L’État fixe le prix de gros de l’électricité à 40 euros

Le gouvernement va dans le sens des demandes d’EDF. En revanche, les rivaux de l’électricien, dont GDF Suez, demandaient un tarif fixé à 35 euros.

EURACTIV.fr

Le gouvernement va dans le sens des demandes d’EDF. En revanche, les rivaux de l’électricien, dont GDF Suez, demandaient un tarif fixé à 35 euros.

Le prix de gros de l’électricité nucléaire qu’EDF revend à ses concurrents sera fixé à 40 euros le mégawatt/heure à partir du 1er juillet 2011, puis passera à 42 euros au 1er janvier 2012, a annoncé, mardi 19 avril, Eric Besson, allant ainsi dans le sens de ce que demandait l’électricien français.

Dans le cadre de la réforme du marché français de l’électricité (loi Nome), EDF demandait que ce prix de départ soit fixé à 42 euros et qu’il évolue progressivement vers 45 à 46 euros par mégawatt/heure, tandis que ses rivaux, parmi lesquels GDF Suez, réclamaient 35 euros.

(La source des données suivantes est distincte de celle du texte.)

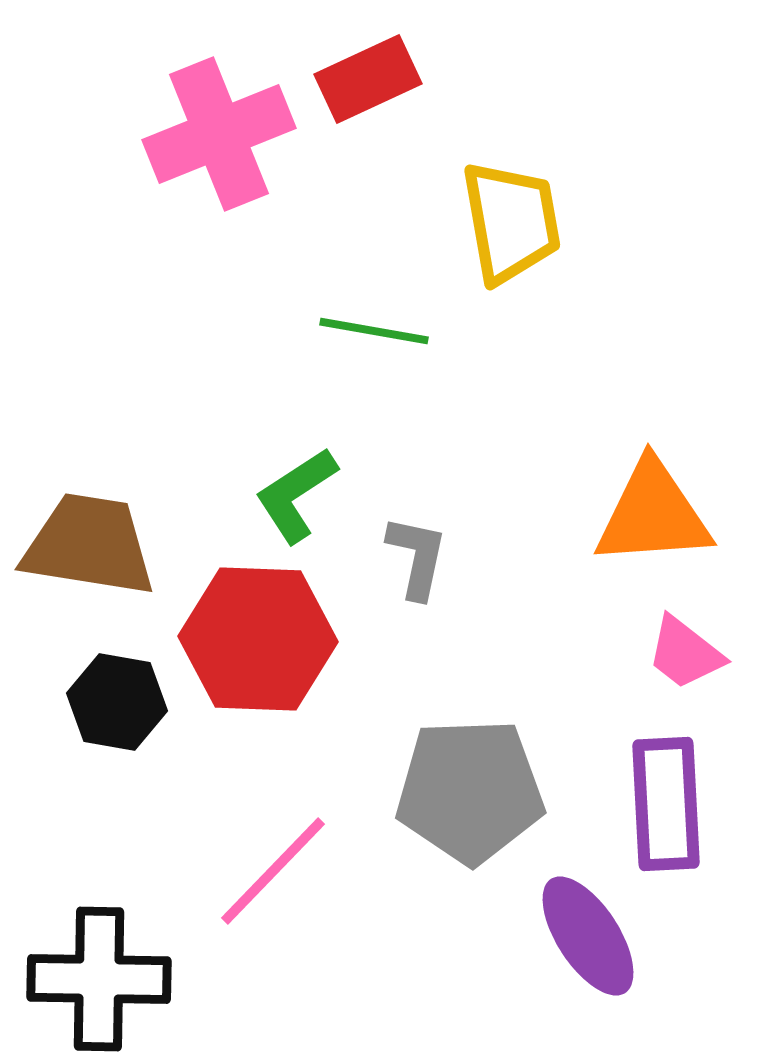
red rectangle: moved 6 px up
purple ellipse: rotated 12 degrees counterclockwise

« Il s’agit de sécuriser l’approvisionnement des Français, de conforter EDF qui est une entreprise majeure pour notre électricité, et de tenir compte pour l’avenir par précaution des travaux qu’EDF pourrait être amené à engager après la catastrophe de Fukushima et après l’audit de nos centrales nucléaires », a expliqué le ministre de l’Industrie et de l’Energie sur Europe 1.

La centrale nucléaire de Fukushima, dans l’Est de l’archipel nippon, a été gravement endommagée par le séisme et le tsunami du 11 mars, laissant craindre une catastrophe aussi grave que celle de 1986, à Tchernobyl, en Ukraine.

« C’est demain que l’Autorité de sûreté nucléaire va présenter au comité pour la transparence le cahier des charges de l’audit qui était attendu », a dit Eric Besson.

L’Autorité de sûreté nucléaire (ASN) va auditionner jeudi 21 avril « pour la première fois EDF pour lui demander quelles sont les conclusions qu’il tire de l’accident très grave de Fukushima », a ajouté le ministre.

Poweo en chute

Le prix décidé par le gouvernement va dans le sens de ce que demandait l’électricien français, dont l’action a ouvert en forte hausse mardi à la Bourse de Paris.

« Un prix de 42 euros le mégawatt/heure à partir de janvier 2012 devrait être perçu comme un signal positif pour l’action EDF à court terme. Le titre devrait en profiter ce matin », déclare un trader basé à Paris.  

A 9h20, l’action EDF s’inscrivait en hausse de 4,30%, à 27,78 euros, à comparer avec une progression de 0,54% de l’indice CAC 40.

Dans le même temps, le petit concurrent de l’électricien français, Poweo, voyait son titre chuter de 7,83%.

Face à la récente flambée des prix de l’énergie, le gouvernement français a annoncé au début du mois que l’augmentation des tarifs de l’électricité pour les ménages serait inférieure à 3% cette année.

Eric Besson a confirmé le gel des prix du gaz, qui n’augmenteront pas avant l’année prochaine.

« Le prix du gaz n’augmentera pas avant le 1er juillet 2012 », a dit le ministre.